The issue isn't the notion that one must work. Work predates modern civilisation and is likely innate to our 'humanness'. However, the issue remains the expected adherence to a seamless transition in a world with which such a system is less compatible. In other words, there is little to no time to simply 'vibe'. The outcome? A generation experiencing burnout either by work, or the chronic guilt from not being in work.
The progressive economics concepts aren't radical, but simply acknowledge the necessity of updating certain aspects of modern socioeconomic systems to be more compatible, desirable, and ultimately sustainable.
As I stated earlier, my conception of a basic income isn't necessarily for all adults, but should exist specifically for adults 21–25. Such a proposal could exist as an opt-in social programme. The reasoning is multifaceted and, I believe, compelling:
- Firstly, it's time-bound and whilst unconditional, not permanent. This isn't an endless commitment from the state—it's a targeted intervention during a critical life stage.
- Secondly, it's highly feasible, of course depending on the population composition and existing tax structures. We're not talking about funding the entire adult population indefinitely, thus this is a far more manageable proposition aligning with existing tax structures.
- Third, as an opt-in scheme, it's unconditional, but not required. Freedom of choice remains central to the concept.
- Fourth, an age-based basic income could significantly improve mental health outcomes: reduced acute depression in the short-term and potentially reduced burnout in the long-term. It's hard to say, but I wouldn't be surprised to learn if this causes a prolonged decline in suicide rates given its prevalence amongst young people.
- Fifth, adherence is easily monitored as many governments now implement National Insurance identification systems. The administrative infrastructure largely exists already across the board.

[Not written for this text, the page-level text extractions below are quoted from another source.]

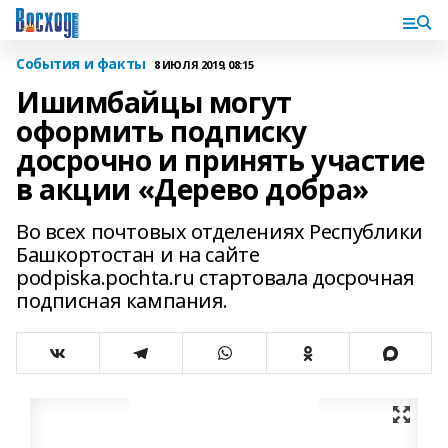
События и факты
8 ИЮЛЯ 2019, 08:15
Ишимбайцы могут
оформить подписку
досрочно и принять участие
в акции «Дерево добра»
Во всех почтовых отделениях Республики
Башкортостан и на сайте
podpiska.pochta.ru стартовала досрочная
подписная кампания.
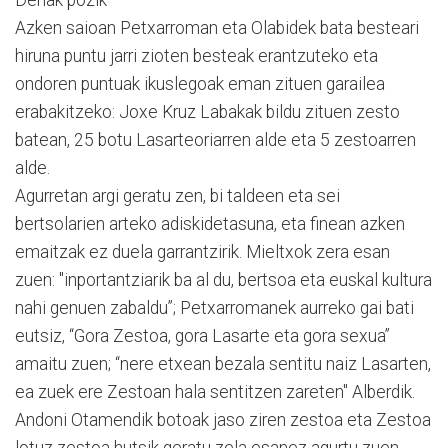
Azken saioan Petxarroman eta Olabidek bata besteari
hiruna puntu jarri zioten besteak erantzuteko eta
ondoren puntuak ikuslegoak eman zituen garailea
erabakitzeko: Joxe Kruz Labakak bildu zituen zesto
batean, 25 botu Lasarteoriarren alde eta 5 zestoarren
alde.
Agurretan argi geratu zen, bi taldeen eta sei
bertsolarien arteko adiskidetasuna, eta finean azken
emaitzak ez duela garrantzirik. Mieltxok zera esan
zuen: "inportantziarik ba al du, bertsoa eta euskal kultura
nahi genuen zabaldu”; Petxarromanek aurreko gai bati
eutsiz, “Gora Zestoa, gora Lasarte eta gora sexua”
amaitu zuen; “nere etxean bezala sentitu naiz Lasarten,
ea zuek ere Zestoan hala sentitzen zareten" Alberdik.
Andoni Otamendik botoak jaso ziren zestoa eta Zestoa
lotuz zestoa hutsik geratu zela esanez agurtu zuen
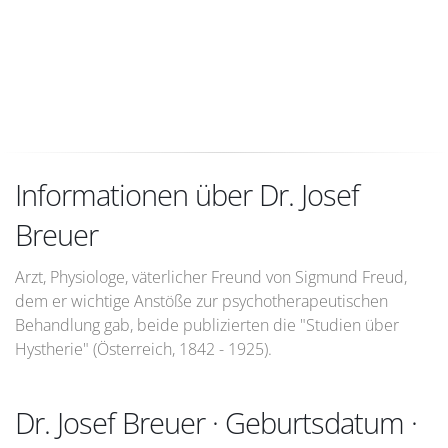
Informationen über Dr. Josef
Breuer
Arzt, Physiologe, väterlicher Freund von Sigmund Freud,
dem er wichtige Anstöße zur psychotherapeutischen
Behandlung gab, beide publizierten die "Studien über
Hystherie" (Österreich, 1842 - 1925).
Dr. Josef Breuer · Geburtsdatum ·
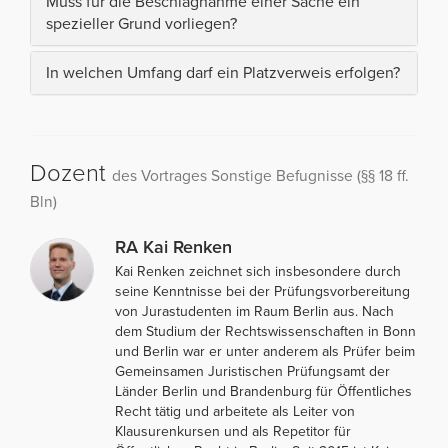
Muss für die Beschlagnahme einer Sache ein
spezieller Grund vorliegen?
In welchen Umfang darf ein Platzverweis erfolgen?
Dozent
des Vortrages Sonstige Befugnisse (§§ 18 ff.
Bln)
RA Kai Renken
Kai Renken zeichnet sich insbesondere durch
seine Kenntnisse bei der Prüfungsvorbereitung
von Jurastudenten im Raum Berlin aus. Nach
dem Studium der Rechtswissenschaften in Bonn
und Berlin war er unter anderem als Prüfer beim
Gemeinsamen Juristischen Prüfungsamt der
Länder Berlin und Brandenburg für Öffentliches
Recht tätig und arbeitete als Leiter von
Klausurenkursen und als Repetitor für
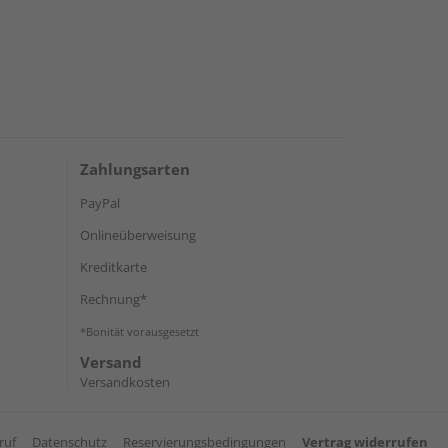
Zahlungsarten
PayPal
Onlineüberweisung
Kreditkarte
Rechnung*
*Bonität vorausgesetzt
Versand
Versandkosten
ruf
Datenschutz
Reservierungsbedingungen
Vertrag widerrufen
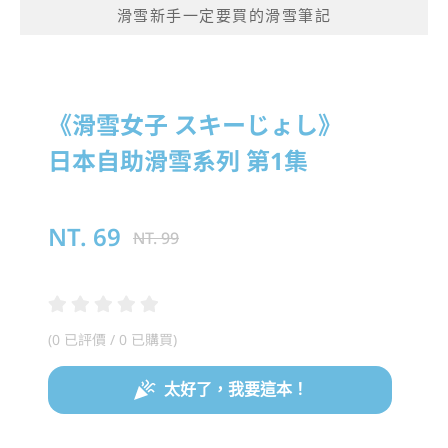
滑雪新手一定要買的滑雪筆記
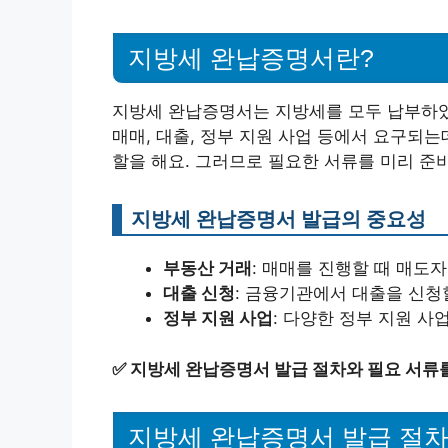
지방세 완납증명서란?
지방세 완납증명서는 지방세를 모두 납부하였
매매, 대출, 정부 지원 사업 등에서 요구되
할을 해요. 그러므로 필요한 서류를 미리 준
지방세 완납증명서 발급의 중요성
부동산 거래
: 매매를 진행할 때 매도
대출 신청
: 금융기관에서 대출을 신청
정부 지원 사업
: 다양한 정부 지원 
✅
지방세 완납증명서 발급 절차와 필요 서류
지방세 완납증명서 발급 절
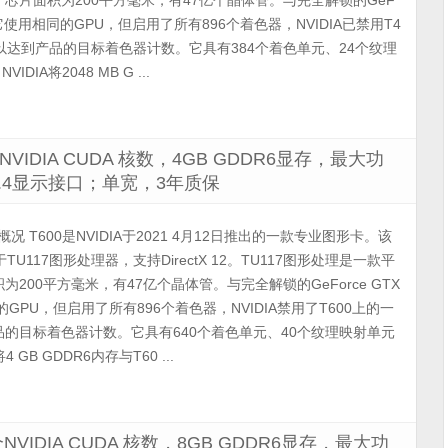
芯片面积为200平方毫米，有47亿个晶体管。与完全解锁的GeF
不同，它使用相同的GPU，但启用了所有896个着色器，NVIDIA已禁用T4
以达到产品的目标着色器计数。它具有384个着色单元、24个纹理
DIA将2048 MB G ...
个NVIDIA CUDA 核数，4GB GDDR6显存，最大功
iDP 1.4显示接口；单宽，3年质保
00 概况 T600是NVIDIA于2021 4月12日推出的一款专业图形卡。该
U117图形处理器，支持DirectX 12。TU117图形处理是一款平
200平方毫米，有47亿个晶体管。与完全解锁的GeForce GTX
的GPU，但启用了所有896个着色器，NVIDIA禁用了T600上的一
的目标着色器计数。它具有640个着色单元、40个纹理映射单元
4 GB GDDR6内存与T60 ...
个NVIDIA CUDA 核数，8GB GDDR6显存，最大功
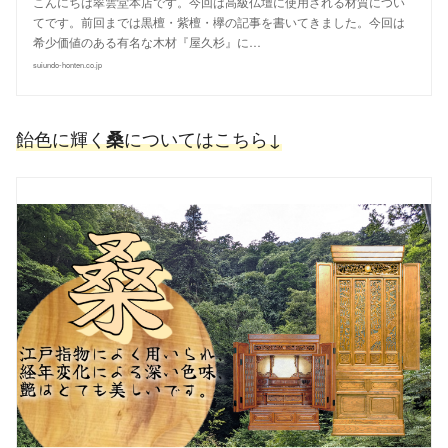
こんにちは翠雲堂本店です。今回は高級仏壇に使用される材質につい
てです。前回までは黒檀・紫檀・欅の記事を書いてきました。今回は
希少価値のある有名な木材『屋久杉』に…
suiundo-honten.co.jp
飴色に輝く
についてはこちら↓
桑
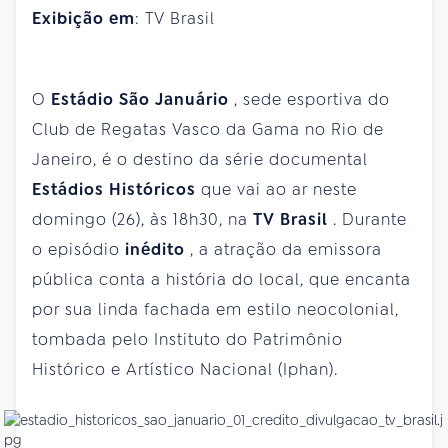
Exibição em
: TV Brasil
O
Estádio São Januário
, sede esportiva do
Club de Regatas Vasco da Gama no Rio de
Janeiro, é o destino da série documental
Estádios Históricos
que vai ao ar neste
domingo (26), às 18h30, na
TV Brasil
. Durante
o episódio
inédito
, a atração da emissora
pública conta a história do local, que encanta
por sua linda fachada em estilo neocolonial,
tombada pelo Instituto do Patrimônio
Histórico e Artístico Nacional (Iphan).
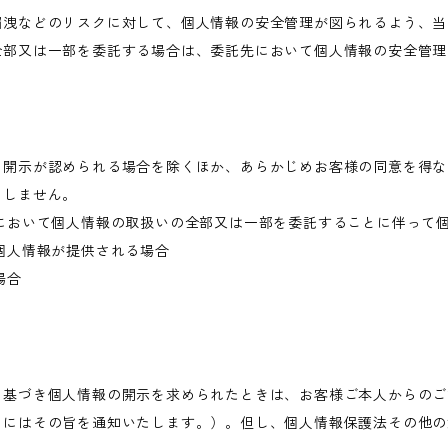
漏洩などのリスクに対して、個人情報の安全管理が図られるよう、当
全部又は一部を委託する場合は、委託先において個人情報の安全管理
き開示が認められる場合を除くほか、あらかじめお客様の同意を得な
当しません。
において個人情報の取扱いの全部又は一部を委託することに伴って
個人情報が提供される場合
場合
に基づき個人情報の開示を求められたときは、お客様ご本人からのご
きにはその旨を通知いたします。）。但し、個人情報保護法その他の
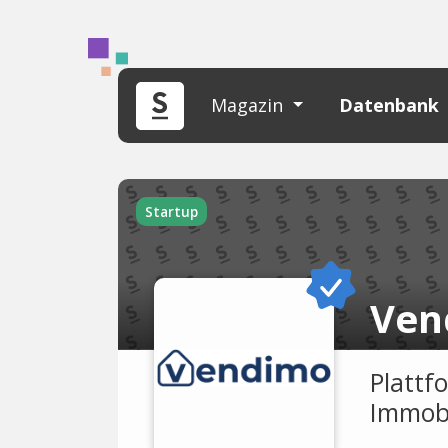
Magazin
Datenbank
Startup
Ven
Plattf
Immobi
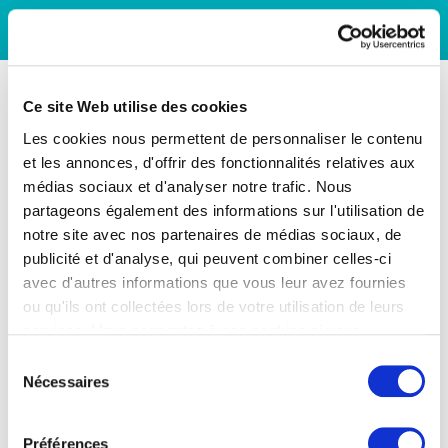
Ce site Web utilise des cookies
Les cookies nous permettent de personnaliser le contenu
et les annonces, d'offrir des fonctionnalités relatives aux
médias sociaux et d'analyser notre trafic. Nous
partageons également des informations sur l'utilisation de
notre site avec nos partenaires de médias sociaux, de
publicité et d'analyse, qui peuvent combiner celles-ci
avec d'autres informations que vous leur avez fournies
ou qu'ils ont collectées lors de votre utilisation de leurs
services. Vous consentez à nos cookies si vous
continuez à utiliser notre site Web.
Sélection
Nécessaires
du
consentement
Préférences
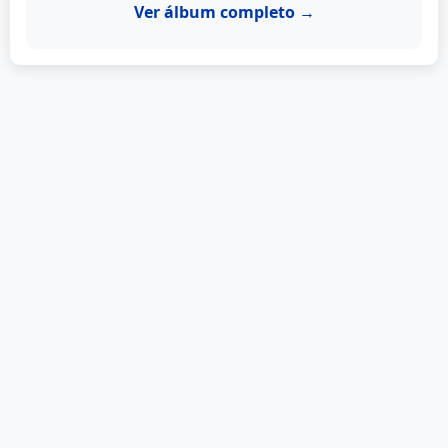
Ver álbum completo →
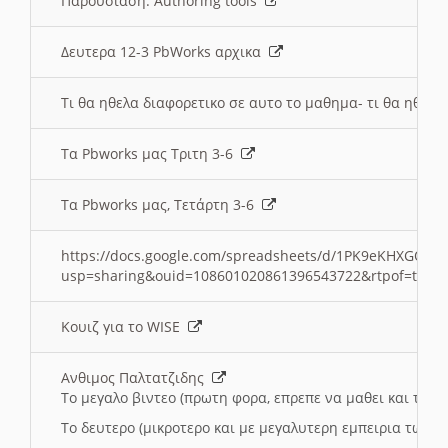
Παρουσιαση: Authoring tools
Δευτερα 12-3 PbWorks αρχικα
Τι θα ηθελα διαφορετικο σε αυτο το μαθημα- τι θα ηθελα
Τα Pbworks μας Τριτη 3-6
Τα Pbworks μας, Τετάρτη 3-6
https://docs.google.com/spreadsheets/d/1PK9eKHXGOJLZ
usp=sharing&ouid=108601020861396543722&rtpof=true
Κουιζ για το WISE
Ανθιμος Παλτατζιδης
Το μεγαλο βιντεο (πρωτη φορα, επρεπε να μαθει και το C
Το δευτερο (μικροτερο και με μεγαλυτερη εμπειρια τωρα)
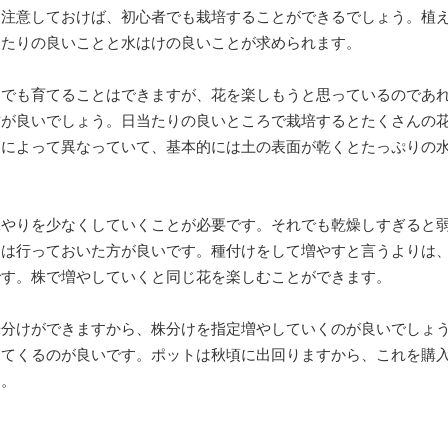
に注意しておけば、初心者でも栽培することができるでしょう。植
当たりの良いことと水はけの良いことが求められます。
ろでも育てることはできますが、花を楽しもうと思っているのであ
方が良いでしょう。日当たりの良いところで栽培するとたくさんの
節によって異なっていて、基本的には土の表面が乾くとたっぷりの
水やりを少なくしていくことが必要です。それでも乾燥しすぎると
りは行っておいた方が良いです。種付けをして増やすと言うよりは
です。株で増やしていくと同じ花を楽しむことができます。
株分けができますから、株分けを指定増やしていくのが良いでしょ
してくるのが良いです。ポットは秋頃に出回りますから、これを購
す。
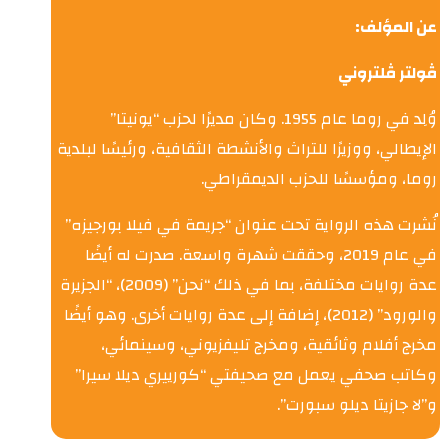
عن المؤلف:
ڤولتر ڤلتروني
وُلِد في روما عام 1955. وكان مديرًا لحزب “يونيتا”
الإيطالي، ووزيرًا للتراث والأنشطة الثقافية، ورئيسًا لبلدية
روما، ومؤسسًا للحزب الديمقراطي.
نُشرت هذه الرواية تحت عنوان “جريمة في فيلا بورجيزه”
في عام 2019، وحققت شهرة واسعة. صدرت له أيضًا
عدة روايات مختلفة، بما في ذلك “نحن” (2009)، “الجزيرة
والورود” (2012)، إضافة إلى عدة روايات أخرى. وهو أيضًا
مخرج أفلام وثائقية، ومخرج تليفزيوني، وسينمائي،
وكاتب صحفي يعمل مع صحيفتي “كورييري ديلا سيرا”
و”لا جازيتا ديلو سبورت”.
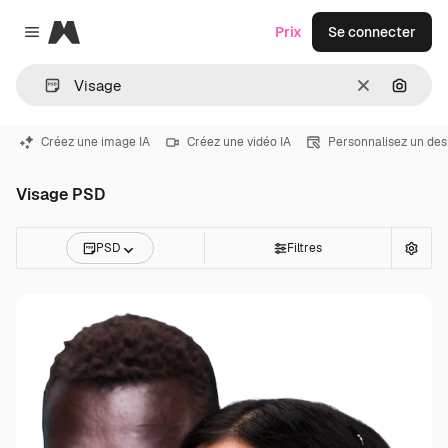
Magnific
Prix
Se connecter
Close menu
Effacer
Recher
Créez une image IA
Créez une vidéo IA
Personnalisez un des
Visage PSD
PSD
Filtres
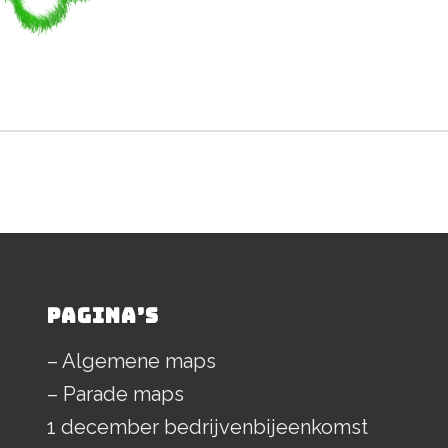
PAGINA’S
– Algemene maps
– Parade maps
1 december bedrijvenbijeenkomst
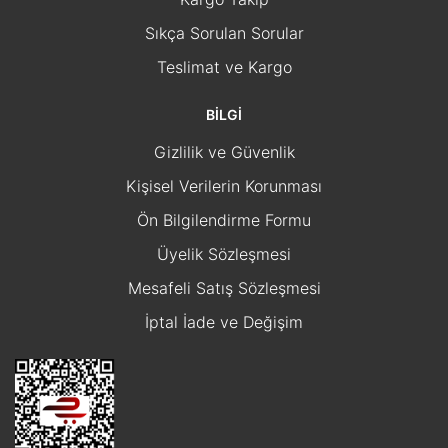
Sıkça Sorulan Sorular
Teslimat ve Kargo
BİLGİ
Gizlilik ve Güvenlik
Kişisel Verilerin Korunması
Ön Bilgilendirme Formu
Üyelik Sözleşmesi
Mesafeli Satış Sözleşmesi
İptal İade ve Değişim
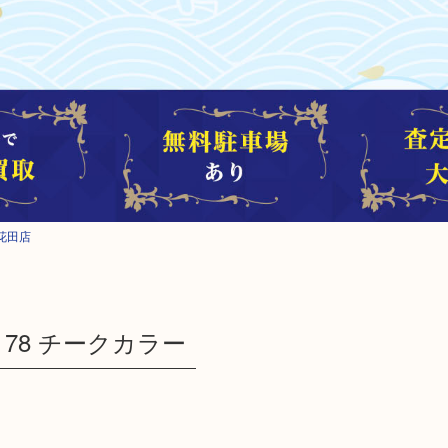
花田店
ス 78 チークカラー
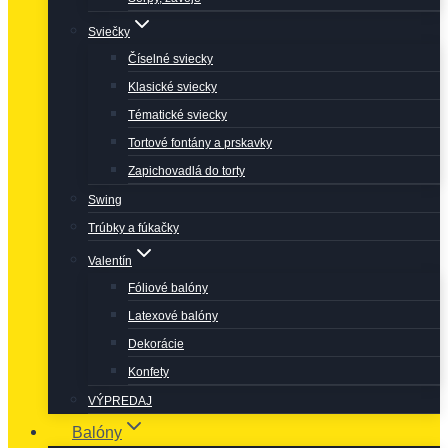
Sviečky
Číselné sviecky
Klasické sviecky
Tématické sviecky
Tortové fontány a prskavky
Zapichovadlá do torty
Swing
Trúbky a fúkačky
Valentín
Fóliové balóny
Latexové balóny
Dekorácie
Konfety
VÝPREDAJ
Balóny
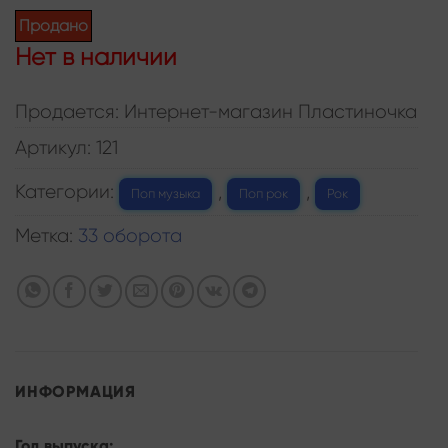
Продано
Нет в наличии
Продается: Интернет-магазин Пластиночка
Артикул:
121
Категории:
,
,
Поп музыка
Поп рок
Рок
Метка:
33 оборота
ИНФОРМАЦИЯ
Год выпуска:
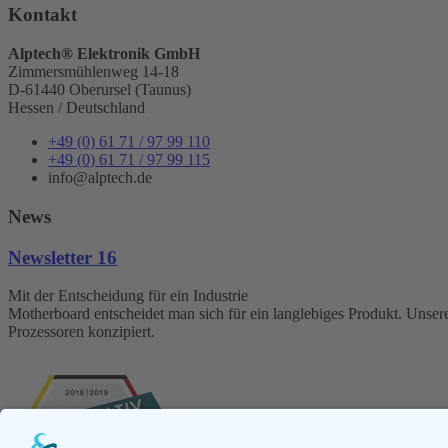
Kontakt
Alptech® Elektronik GmbH
Zimmersmühlenweg 14-18
D-61440 Oberursel (Taunus)
Hessen / Deutschland
+49 (0) 61 71 / 97 99 110
+49 (0) 61 71 / 97 99 115
info@alptech.de
News
Newsletter 16
Mit der Entscheidung für ein Industrie
Motherboard entscheidet man sich für ein langlebiges Produkt. Unser
Prozessoren konzipiert.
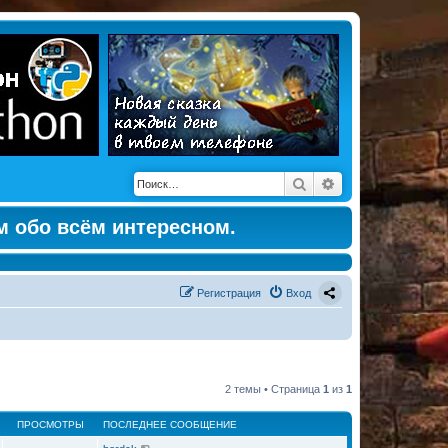
Поиск
Расширенный по
м обо всём интересном.
Регистрация
Вход
2 темы • Страница
1
из
1
ПРОСМОТРЫ
ПОСЛЕДНЕЕ СООБЩЕНИЕ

- Sixth, and most of all, it could forecast the economy's potential through dynamic scoring and enable more efficient long-term economic policy. This isn't just about supporting young adults, but about potentially gathering valuable data which could transform how we understand economic behaviour and plan for the future.
Above all, an age-based basic income scheme could provide a more measured transition from education-to-work which better aligns with the existing state of things, given that our current systems didn't account for advanced factor substitution, exponentially increased inflation and prolonged unemployment rates.
Whilst the UBI may not be able to be utilised for all adults—and certainly not across all countries—it's highly possible a basic income scheme could be implemented across multiple nations given its bipartisan appeal. I'm not necessarily suggesting this is the economic panacea that will solve all our problems, but it could be a significant step in the right direction. Whilst unable to wholly eradicate poverty, an age-based basic income nonetheless provides a useful safety net which could significantly lessen poverty in the long-run.
The possibility of such a scheme truly has limitless outcomes, many of which I can't explore for the sake of brevity. I welcome other researchers—particularly those with a background or interest in econometric models—to build upon and potentially create such a framework. After all, the true test of any idea isn't in its conception, but in the myriad ways it might transform our lived realities.